Bayesian approaches have decisive advantages and are increasingly being used in the wider context of structural biology. We pioneered an approach, Inferential Structure Determination, which we had first developed for NMR data only, and which goes beyond this and treats structure determination itself as a Bayesian data analysis problem. Bayesian approaches can determine all unknown “nuisance” parameters during the structure calculation, and to determine rigorous error estimates for the coordinates and all unknown parameters. This is of particular importance in the case of integrative structural biology, where data come from different sources with their approximate forward models to relate structures to data, their nuisance parameters, and various levels of molecular description. The disadvantage of Bayesian methods is their increased computational complexity, compared to standard structure calculation approaches.
Within the project, we developed a Bayesian framework for integrative structural biology. This includes the development of forward models for all relevant data used in integrative approaches. Notably, we developed forward models for data from chemical cross-linking and mass spectrometry, including a fast method that to verify if a cross link transverses a protein in a given model; we developed an an Bayesian method to merge small angle scattering (SAS) curves from multiple experiments and a forward model for SAS data from X-ray or neutron scattering; a new fast and scalable representation of molecules and electron microscopy data; and we also developed a Bayesian approach to interpret chromosome capture experiments, to characterise genome organisation. We also developed approaches to use evolutionary information in isolation or in combination with other experimental data (NMR, cryo-electron microscopy). Approaches take into account the ensemble nature of experimental data, even for sparse data, either in an implicit way (for SAS data) or in an explicit way during the modelling (for chemical cross-linking or NMR data).
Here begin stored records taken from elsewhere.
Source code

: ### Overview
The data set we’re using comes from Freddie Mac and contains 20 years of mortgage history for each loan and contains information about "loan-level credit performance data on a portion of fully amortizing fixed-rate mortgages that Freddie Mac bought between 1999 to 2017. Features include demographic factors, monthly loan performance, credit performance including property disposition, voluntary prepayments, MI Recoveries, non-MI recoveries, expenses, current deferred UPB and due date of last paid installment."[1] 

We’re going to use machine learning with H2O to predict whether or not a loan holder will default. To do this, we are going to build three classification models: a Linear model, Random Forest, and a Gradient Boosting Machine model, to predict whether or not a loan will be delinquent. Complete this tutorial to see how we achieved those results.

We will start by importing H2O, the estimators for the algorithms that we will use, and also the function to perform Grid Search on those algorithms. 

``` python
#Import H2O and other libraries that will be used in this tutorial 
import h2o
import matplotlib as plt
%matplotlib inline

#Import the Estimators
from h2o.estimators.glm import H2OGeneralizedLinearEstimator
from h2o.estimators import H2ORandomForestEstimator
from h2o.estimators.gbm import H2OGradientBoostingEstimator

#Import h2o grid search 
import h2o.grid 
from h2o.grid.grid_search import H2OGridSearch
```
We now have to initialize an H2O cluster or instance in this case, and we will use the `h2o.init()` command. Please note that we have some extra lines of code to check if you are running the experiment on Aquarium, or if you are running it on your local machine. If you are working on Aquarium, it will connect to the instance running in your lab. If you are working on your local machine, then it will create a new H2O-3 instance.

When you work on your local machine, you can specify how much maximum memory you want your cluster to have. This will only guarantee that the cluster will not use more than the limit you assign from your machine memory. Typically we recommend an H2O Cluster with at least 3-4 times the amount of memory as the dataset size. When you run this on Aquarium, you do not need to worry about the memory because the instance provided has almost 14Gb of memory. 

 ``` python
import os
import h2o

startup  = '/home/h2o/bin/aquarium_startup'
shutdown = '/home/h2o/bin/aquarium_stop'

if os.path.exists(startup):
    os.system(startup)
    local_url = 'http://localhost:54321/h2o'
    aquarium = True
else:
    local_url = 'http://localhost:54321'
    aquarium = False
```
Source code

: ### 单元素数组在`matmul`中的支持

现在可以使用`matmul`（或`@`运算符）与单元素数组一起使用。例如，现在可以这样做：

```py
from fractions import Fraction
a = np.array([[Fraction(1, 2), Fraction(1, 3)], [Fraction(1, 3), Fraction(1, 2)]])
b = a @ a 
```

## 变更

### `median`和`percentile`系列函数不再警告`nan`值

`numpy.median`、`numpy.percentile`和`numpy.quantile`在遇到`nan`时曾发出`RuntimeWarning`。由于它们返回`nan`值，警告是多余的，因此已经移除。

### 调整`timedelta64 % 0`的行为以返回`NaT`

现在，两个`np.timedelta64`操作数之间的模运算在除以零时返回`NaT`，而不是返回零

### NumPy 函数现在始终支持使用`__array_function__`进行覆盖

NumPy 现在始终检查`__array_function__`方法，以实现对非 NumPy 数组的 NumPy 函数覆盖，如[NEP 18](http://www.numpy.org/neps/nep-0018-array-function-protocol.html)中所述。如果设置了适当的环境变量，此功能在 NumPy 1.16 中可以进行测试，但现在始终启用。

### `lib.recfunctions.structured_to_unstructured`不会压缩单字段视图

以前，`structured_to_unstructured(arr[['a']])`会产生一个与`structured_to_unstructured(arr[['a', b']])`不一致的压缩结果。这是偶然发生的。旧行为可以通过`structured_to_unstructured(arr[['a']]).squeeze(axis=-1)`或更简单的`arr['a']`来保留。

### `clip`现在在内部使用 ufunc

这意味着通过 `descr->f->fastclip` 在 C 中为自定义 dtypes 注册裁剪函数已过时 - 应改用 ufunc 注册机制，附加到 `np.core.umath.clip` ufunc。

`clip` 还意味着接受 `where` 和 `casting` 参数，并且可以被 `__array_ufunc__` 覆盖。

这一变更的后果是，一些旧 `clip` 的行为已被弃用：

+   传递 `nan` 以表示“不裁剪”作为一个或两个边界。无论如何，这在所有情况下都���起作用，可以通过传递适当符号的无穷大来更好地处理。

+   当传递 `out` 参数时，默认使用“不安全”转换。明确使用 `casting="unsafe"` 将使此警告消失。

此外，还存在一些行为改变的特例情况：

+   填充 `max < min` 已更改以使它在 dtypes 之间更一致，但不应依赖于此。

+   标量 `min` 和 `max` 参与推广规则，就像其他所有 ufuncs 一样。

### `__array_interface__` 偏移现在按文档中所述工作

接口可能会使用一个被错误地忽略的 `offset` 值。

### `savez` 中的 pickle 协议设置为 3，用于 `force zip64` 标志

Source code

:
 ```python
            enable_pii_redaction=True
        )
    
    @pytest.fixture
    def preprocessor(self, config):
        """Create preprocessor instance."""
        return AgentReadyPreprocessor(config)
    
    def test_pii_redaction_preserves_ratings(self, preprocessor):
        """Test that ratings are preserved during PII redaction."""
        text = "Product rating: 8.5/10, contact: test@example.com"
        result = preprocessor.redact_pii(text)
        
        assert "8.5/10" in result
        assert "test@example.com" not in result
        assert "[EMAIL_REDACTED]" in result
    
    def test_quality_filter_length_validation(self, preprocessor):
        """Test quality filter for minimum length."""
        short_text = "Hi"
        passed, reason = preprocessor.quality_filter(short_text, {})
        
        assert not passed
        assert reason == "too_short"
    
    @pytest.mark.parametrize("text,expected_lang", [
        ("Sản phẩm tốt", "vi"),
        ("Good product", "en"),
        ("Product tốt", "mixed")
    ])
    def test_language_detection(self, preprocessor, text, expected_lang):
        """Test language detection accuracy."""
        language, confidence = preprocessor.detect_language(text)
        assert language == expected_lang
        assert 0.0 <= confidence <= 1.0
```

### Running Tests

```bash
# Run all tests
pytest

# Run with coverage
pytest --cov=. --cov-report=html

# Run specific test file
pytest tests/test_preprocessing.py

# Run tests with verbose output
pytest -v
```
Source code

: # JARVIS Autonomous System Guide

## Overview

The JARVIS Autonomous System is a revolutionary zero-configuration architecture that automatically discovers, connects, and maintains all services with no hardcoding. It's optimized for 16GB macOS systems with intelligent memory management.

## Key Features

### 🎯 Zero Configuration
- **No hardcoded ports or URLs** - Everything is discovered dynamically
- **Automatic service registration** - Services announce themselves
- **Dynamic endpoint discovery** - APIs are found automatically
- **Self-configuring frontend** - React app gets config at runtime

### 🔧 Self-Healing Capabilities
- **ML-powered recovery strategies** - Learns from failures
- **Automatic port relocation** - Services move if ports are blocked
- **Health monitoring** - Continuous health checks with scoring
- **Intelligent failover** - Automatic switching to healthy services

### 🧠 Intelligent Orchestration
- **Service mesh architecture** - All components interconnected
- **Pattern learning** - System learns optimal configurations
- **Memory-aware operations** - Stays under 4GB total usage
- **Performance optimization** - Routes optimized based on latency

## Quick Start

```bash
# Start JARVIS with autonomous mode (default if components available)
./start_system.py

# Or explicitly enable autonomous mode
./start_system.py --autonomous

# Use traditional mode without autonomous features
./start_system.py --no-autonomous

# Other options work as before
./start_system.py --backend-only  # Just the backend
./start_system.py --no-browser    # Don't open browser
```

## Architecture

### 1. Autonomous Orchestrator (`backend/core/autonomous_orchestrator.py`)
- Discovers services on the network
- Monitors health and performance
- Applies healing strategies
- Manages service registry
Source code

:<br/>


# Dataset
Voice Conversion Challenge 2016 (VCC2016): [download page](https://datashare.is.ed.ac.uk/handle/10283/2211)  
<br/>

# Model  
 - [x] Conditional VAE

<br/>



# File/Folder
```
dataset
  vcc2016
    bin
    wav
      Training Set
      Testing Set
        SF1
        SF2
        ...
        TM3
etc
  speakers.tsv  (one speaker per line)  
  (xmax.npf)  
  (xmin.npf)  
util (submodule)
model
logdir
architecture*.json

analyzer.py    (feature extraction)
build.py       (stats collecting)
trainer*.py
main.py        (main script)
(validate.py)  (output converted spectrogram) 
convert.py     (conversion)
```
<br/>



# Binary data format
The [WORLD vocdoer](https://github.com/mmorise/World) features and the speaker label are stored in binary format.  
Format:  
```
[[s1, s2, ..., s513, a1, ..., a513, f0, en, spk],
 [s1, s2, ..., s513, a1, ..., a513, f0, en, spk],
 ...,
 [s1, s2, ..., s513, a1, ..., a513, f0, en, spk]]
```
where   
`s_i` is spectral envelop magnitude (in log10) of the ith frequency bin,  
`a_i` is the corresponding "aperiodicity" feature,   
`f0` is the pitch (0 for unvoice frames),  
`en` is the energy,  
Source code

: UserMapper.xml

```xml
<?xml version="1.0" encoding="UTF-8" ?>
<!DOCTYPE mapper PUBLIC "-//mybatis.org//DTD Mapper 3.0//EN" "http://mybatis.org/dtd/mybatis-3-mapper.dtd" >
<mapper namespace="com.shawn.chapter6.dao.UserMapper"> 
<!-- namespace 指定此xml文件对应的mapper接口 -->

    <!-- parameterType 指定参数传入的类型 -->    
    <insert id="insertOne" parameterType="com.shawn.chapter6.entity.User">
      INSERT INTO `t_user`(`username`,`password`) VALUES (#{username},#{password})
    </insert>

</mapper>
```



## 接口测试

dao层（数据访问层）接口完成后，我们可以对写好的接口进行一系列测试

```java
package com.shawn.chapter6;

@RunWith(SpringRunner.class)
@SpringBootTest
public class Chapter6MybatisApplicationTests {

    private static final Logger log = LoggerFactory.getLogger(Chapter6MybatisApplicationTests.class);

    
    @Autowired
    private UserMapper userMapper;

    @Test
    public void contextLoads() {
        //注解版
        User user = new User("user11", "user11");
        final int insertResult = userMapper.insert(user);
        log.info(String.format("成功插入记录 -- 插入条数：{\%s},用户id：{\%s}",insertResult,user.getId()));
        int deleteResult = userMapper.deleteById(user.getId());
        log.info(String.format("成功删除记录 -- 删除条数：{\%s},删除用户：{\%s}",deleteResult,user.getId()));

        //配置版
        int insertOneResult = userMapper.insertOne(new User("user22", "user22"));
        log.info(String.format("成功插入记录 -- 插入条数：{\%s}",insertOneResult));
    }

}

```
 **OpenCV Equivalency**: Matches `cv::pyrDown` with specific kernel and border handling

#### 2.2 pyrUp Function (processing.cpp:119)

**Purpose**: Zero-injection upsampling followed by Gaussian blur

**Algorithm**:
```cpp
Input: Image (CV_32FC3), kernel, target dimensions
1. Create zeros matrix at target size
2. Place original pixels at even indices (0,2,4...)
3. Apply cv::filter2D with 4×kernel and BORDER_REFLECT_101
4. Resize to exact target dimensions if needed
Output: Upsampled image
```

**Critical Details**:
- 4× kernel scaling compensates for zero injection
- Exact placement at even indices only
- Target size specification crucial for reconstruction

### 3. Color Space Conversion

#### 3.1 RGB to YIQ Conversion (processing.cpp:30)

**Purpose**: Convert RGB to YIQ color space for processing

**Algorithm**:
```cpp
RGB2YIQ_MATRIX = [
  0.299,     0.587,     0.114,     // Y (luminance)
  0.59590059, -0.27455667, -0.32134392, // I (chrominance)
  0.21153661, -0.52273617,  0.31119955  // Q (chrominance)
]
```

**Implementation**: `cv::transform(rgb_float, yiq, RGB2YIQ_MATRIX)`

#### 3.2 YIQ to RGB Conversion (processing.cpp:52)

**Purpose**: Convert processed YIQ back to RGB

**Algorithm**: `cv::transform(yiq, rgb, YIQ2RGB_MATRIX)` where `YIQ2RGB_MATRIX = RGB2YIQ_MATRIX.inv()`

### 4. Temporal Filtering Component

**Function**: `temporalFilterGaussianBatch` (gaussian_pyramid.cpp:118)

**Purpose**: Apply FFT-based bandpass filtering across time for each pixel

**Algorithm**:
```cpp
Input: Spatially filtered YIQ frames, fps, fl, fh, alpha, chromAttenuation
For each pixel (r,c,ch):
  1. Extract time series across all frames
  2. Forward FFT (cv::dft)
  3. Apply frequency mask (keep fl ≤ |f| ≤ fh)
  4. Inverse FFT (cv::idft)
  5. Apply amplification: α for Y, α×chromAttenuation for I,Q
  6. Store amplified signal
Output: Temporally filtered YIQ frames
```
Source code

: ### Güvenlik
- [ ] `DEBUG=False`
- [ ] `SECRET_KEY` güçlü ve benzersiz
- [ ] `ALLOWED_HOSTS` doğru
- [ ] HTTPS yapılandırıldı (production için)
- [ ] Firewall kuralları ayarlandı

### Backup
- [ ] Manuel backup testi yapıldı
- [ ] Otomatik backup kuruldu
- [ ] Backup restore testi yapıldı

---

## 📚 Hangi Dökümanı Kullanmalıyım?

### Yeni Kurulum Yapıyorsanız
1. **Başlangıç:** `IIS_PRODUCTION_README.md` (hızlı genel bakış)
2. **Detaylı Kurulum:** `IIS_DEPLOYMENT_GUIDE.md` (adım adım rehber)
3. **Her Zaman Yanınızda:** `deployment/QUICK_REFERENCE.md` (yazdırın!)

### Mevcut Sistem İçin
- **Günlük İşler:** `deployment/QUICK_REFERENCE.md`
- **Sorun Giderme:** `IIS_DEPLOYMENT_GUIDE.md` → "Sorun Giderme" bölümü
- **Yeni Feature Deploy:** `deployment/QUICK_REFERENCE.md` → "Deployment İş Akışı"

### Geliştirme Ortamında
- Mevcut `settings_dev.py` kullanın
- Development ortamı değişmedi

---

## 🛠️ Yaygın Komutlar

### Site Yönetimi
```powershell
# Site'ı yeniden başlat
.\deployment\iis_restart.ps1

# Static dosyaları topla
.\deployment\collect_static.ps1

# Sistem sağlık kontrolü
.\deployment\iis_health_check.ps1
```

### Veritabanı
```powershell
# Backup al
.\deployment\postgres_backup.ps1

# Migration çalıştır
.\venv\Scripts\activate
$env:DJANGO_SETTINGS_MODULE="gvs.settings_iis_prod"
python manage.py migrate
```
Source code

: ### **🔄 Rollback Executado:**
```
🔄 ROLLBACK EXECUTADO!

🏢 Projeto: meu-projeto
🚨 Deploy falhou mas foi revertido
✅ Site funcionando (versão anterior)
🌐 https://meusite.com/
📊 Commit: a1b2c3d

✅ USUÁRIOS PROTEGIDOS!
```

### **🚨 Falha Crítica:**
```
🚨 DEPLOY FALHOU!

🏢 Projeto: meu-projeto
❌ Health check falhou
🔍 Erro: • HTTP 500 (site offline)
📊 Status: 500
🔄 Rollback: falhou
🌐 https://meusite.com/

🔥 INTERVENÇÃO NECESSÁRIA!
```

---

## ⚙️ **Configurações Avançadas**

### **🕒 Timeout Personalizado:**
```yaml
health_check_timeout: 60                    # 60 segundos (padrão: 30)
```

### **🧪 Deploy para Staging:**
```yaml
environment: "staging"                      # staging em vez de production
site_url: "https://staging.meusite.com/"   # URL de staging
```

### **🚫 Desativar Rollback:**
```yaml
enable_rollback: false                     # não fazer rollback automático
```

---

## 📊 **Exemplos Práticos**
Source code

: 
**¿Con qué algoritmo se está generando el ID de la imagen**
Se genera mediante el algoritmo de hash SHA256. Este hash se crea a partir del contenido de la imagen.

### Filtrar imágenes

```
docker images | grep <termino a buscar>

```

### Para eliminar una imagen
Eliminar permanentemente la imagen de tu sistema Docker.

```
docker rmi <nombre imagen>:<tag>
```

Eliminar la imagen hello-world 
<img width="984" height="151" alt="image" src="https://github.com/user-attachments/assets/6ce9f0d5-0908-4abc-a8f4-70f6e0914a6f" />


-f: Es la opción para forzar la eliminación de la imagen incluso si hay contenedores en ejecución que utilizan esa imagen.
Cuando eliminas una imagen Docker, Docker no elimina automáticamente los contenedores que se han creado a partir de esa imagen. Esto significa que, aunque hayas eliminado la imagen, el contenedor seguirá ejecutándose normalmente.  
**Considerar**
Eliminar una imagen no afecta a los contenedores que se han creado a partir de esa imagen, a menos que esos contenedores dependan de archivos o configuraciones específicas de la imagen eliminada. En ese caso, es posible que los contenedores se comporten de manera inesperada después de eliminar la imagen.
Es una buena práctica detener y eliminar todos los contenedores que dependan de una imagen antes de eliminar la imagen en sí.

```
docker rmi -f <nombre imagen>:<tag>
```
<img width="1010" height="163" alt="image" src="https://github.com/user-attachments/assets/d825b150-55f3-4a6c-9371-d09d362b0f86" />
The Bayesian analysis is based on sampling very large number of conformations and nuisance parameters. We developed new algorithms to sample molecular conformations compatible with experimental data which are based on recent advances in theoretical statistical mechanics, and a new coarse grained description, and to analyse very large numbers of conformations to classify and cluster them. This method can be used to analyse "big data" in general. All methods were used on a number of challenging and biology interesting systems, with data obtained either from the literature or from collaborating groups: pili from a type II secretion system; Pol II and Pol III RNA polymerases; complement factor; chromosome organisation.